**DATA PROVIDED:**
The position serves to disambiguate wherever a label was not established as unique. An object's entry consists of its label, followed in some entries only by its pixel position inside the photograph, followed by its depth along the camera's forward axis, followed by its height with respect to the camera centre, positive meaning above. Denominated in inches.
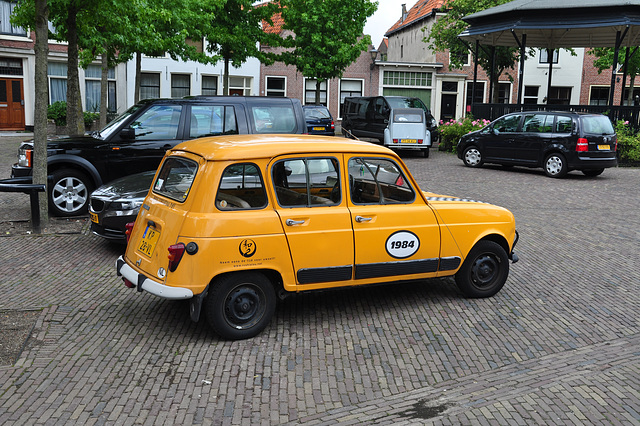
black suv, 390.9 -11.0
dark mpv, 629.0 -17.4
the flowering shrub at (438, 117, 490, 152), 880.2 -10.6
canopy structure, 812.0 +143.6
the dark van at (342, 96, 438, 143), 914.1 +8.7
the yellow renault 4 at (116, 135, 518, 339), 195.8 -36.8
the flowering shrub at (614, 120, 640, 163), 778.2 -21.2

**WORK REQUEST:**
Set down exactly what runs from the line containing "dark mpv, 629.0 -17.4" through the last line above, both lines included.

**SOLVED EXERCISE:**
dark mpv, 629.0 -17.4
the flowering shrub at (438, 117, 490, 152), 880.2 -10.6
canopy structure, 812.0 +143.6
the dark van at (342, 96, 438, 143), 914.1 +8.7
the yellow renault 4 at (116, 135, 518, 339), 195.8 -36.8
the flowering shrub at (614, 120, 640, 163), 778.2 -21.2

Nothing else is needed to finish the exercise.